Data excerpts
---------------
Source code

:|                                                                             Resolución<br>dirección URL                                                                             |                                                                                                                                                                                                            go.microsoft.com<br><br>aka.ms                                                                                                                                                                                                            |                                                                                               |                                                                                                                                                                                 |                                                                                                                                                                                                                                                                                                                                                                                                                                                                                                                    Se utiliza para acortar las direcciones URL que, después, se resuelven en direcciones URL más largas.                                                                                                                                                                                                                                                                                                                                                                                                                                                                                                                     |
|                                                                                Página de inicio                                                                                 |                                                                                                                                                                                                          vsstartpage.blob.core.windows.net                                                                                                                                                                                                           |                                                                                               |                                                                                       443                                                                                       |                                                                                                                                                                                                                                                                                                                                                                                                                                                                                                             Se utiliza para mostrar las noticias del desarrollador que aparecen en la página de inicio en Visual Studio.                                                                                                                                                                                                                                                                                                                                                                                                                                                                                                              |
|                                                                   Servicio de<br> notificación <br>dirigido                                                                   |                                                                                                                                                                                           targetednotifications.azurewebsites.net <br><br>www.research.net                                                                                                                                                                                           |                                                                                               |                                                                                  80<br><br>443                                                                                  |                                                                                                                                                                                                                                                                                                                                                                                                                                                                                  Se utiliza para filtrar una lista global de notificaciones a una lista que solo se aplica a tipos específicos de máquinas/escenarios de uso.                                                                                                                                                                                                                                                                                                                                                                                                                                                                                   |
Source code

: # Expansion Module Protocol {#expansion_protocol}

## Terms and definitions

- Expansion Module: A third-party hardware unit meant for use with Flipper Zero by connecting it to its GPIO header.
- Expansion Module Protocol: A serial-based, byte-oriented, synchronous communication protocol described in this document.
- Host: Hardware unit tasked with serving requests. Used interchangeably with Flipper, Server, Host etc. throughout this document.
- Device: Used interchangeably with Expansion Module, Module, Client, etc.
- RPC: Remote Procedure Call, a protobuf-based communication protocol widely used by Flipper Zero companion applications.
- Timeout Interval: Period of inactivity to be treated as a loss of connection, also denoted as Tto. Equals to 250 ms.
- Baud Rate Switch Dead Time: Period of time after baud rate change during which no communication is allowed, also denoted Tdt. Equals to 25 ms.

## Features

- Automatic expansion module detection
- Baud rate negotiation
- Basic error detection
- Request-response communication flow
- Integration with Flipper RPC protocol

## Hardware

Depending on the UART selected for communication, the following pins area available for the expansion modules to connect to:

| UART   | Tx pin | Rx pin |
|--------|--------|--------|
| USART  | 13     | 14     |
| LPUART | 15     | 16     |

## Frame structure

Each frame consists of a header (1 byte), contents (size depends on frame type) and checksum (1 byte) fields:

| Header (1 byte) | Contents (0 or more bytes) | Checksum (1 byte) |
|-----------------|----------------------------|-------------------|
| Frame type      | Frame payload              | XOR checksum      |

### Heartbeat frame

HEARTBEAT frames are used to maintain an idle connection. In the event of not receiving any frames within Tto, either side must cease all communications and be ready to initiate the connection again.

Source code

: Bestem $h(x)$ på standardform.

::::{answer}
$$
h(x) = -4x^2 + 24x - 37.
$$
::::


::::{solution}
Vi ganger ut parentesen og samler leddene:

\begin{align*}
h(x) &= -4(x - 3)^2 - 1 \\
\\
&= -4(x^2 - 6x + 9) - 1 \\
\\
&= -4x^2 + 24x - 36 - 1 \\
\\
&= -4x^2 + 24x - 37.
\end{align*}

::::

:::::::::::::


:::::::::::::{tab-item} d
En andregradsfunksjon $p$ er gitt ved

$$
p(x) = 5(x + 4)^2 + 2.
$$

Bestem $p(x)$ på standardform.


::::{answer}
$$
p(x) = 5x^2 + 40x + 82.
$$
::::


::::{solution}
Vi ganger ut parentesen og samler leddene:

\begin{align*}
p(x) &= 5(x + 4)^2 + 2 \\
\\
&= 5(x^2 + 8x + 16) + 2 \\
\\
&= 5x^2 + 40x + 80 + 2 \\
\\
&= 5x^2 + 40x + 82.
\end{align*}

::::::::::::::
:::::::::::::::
---------------
● **Your goal**
Transcribe each entry above exactly as it reads.

● **Solution below**
Source code

:|                                                                             Resolución<br>dirección URL                                                                             |                                                                                                                                                                                                            go.microsoft.com<br><br>aka.ms                                                                                                                                                                                                            |                                                                                               |                                                                                                                                                                                 |                                                                                                                                                                                                                                                                                                                                                                                                                                                                                                                    Se utiliza para acortar las direcciones URL que, después, se resuelven en direcciones URL más largas.                                                                                                                                                                                                                                                                                                                                                                                                                                                                                                                     |
|                                                                                Página de inicio                                                                                 |                                                                                                                                                                                                          vsstartpage.blob.core.windows.net                                                                                                                                                                                                           |                                                                                               |                                                                                       443                                                                                       |                                                                                                                                                                                                                                                                                                                                                                                                                                                                                                             Se utiliza para mostrar las noticias del desarrollador que aparecen en la página de inicio en Visual Studio.                                                                                                                                                                                                                                                                                                                                                                                                                                                                                                              |
|                                                                   Servicio de<br> notificación <br>dirigido                                                                   |                                                                                                                                                                                           targetednotifications.azurewebsites.net <br><br>www.research.net                                                                                                                                                                                           |                                                                                               |                                                                                  80<br><br>443                                                                                  |                                                                                                                                                                                                                                                                                                                                                                                                                                                                                  Se utiliza para filtrar una lista global de notificaciones a una lista que solo se aplica a tipos específicos de máquinas/escenarios de uso.                                                                                                                                                                                                                                                                                                                                                                                                                                                                                   |
Source code

: # Expansion Module Protocol {#expansion_protocol}

## Terms and definitions

- Expansion Module: A third-party hardware unit meant for use with Flipper Zero by connecting it to its GPIO header.
- Expansion Module Protocol: A serial-based, byte-oriented, synchronous communication protocol described in this document.
- Host: Hardware unit tasked with serving requests. Used interchangeably with Flipper, Server, Host etc. throughout this document.
- Device: Used interchangeably with Expansion Module, Module, Client, etc.
- RPC: Remote Procedure Call, a protobuf-based communication protocol widely used by Flipper Zero companion applications.
- Timeout Interval: Period of inactivity to be treated as a loss of connection, also denoted as Tto. Equals to 250 ms.
- Baud Rate Switch Dead Time: Period of time after baud rate change during which no communication is allowed, also denoted Tdt. Equals to 25 ms.

## Features

- Automatic expansion module detection
- Baud rate negotiation
- Basic error detection
- Request-response communication flow
- Integration with Flipper RPC protocol

## Hardware

Depending on the UART selected for communication, the following pins area available for the expansion modules to connect to:

| UART   | Tx pin | Rx pin |
|--------|--------|--------|
| USART  | 13     | 14     |
| LPUART | 15     | 16     |

## Frame structure

Each frame consists of a header (1 byte), contents (size depends on frame type) and checksum (1 byte) fields:

| Header (1 byte) | Contents (0 or more bytes) | Checksum (1 byte) |
|-----------------|----------------------------|-------------------|
| Frame type      | Frame payload              | XOR checksum      |

### Heartbeat frame

HEARTBEAT frames are used to maintain an idle connection. In the event of not receiving any frames within Tto, either side must cease all communications and be ready to initiate the connection again.

Source code

: Bestem $h(x)$ på standardform.

::::{answer}
$$
h(x) = -4x^2 + 24x - 37.
$$
::::


::::{solution}
Vi ganger ut parentesen og samler leddene:

\begin{align*}
h(x) &= -4(x - 3)^2 - 1 \\
\\
&= -4(x^2 - 6x + 9) - 1 \\
\\
&= -4x^2 + 24x - 36 - 1 \\
\\
&= -4x^2 + 24x - 37.
\end{align*}

::::

:::::::::::::


:::::::::::::{tab-item} d
En andregradsfunksjon $p$ er gitt ved

$$
p(x) = 5(x + 4)^2 + 2.
$$

Bestem $p(x)$ på standardform.


::::{answer}
$$
p(x) = 5x^2 + 40x + 82.
$$
::::


::::{solution}
Vi ganger ut parentesen og samler leddene:

\begin{align*}
p(x) &= 5(x + 4)^2 + 2 \\
\\
&= 5(x^2 + 8x + 16) + 2 \\
\\
&= 5x^2 + 40x + 80 + 2 \\
\\
&= 5x^2 + 40x + 82.
\end{align*}

::::::::::::::
:::::::::::::::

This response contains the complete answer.